Pakistan: Rimsha Masih case thrown out by High Court 20/11/2012
The Islamabad High Court (IHC) in Pakistan today ordered that the case against Rimsha Masih, the young Christian girl accused of blasphemy in August, be thrown out.
Last week the IHC reserved its judgment on an application from Rimsha Masih's lawyers for the original charge to be annulled. Her lawyers contended that the charge was fabricated and cited the girl's age and learning difficulties as reasons for dismissal. During today's hearing, IHC Chief Justice Iqbal Hameed ur Rahman ordered the police to dismiss the First Information Report (FIR) filed against her. Her accuser's lawyers retain the right to appeal the decision.
Rimsha's actual trial has been on hold since 28 September, when the IHC restrained the lower court from moving forward while it deliberated.
Rimsha, who is deemed to be fourteen years old but with a younger mental age, was charged with desecrating the Qur'an under section 295B of the Pakistan Penal Code (PPC). She has been out on bail for over two months and is in hiding with her family.
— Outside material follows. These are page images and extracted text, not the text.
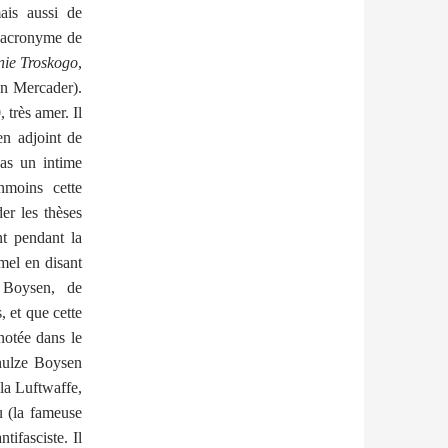
mais aussi de
l’acronyme de
nie Troskogo
,
ón Mercader).
 très amer. Il
en adjoint de
pas un intime
nmoins cette
er les thèses
nt pendant la
rmel en disant
 Boysen, de
, et que cette
notée dans le
chulze Boysen
la Luftwaffe,
u (la fameuse
tifasciste. Il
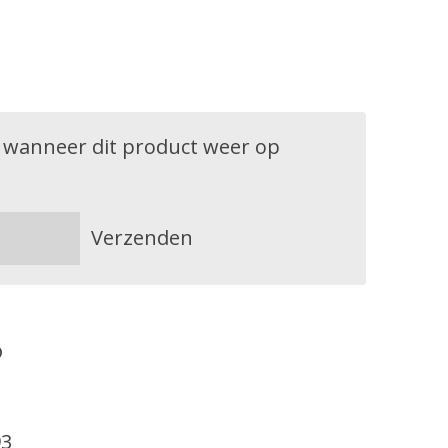
 wanneer dit product weer op
Verzenden
93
Rimsha's case has attracted support from senior Islamic clerics in Pakistan, as well as a high level of international attention. A revised charge sheet submitted by police in September indicated that no evidence had been found to support the accusation against her.
Christian Solidarity Worldwide's (CSW's) Chief Executive Mervyn Thomas said, “This is extremely welcome news – we applaud the IHC for making the decision and enabling reason and the rule of law to prevail in Rimsha's case. It is unusual for a blasphemy charge to be thrown out in this manner and the result is testimony to the wisdom of her legal team, from the All Pakistan Minorities Alliance (APMA), in approaching the IHC. The security of Rimsha and her family remains a priority concern, as a favourable court ruling does not guarantee personal safety in blasphemy cases, and this decision may yet be challenged. Moreover, it remains to be seen whether the man accused of framing Rimsha will be held accountable. If he is, it will be a sign of the kind of progress stressed by Pakistan during its Universal Periodic Review (UPR) at the UN last month, and may well make others think twice before misusing the laws in a similar fashion.”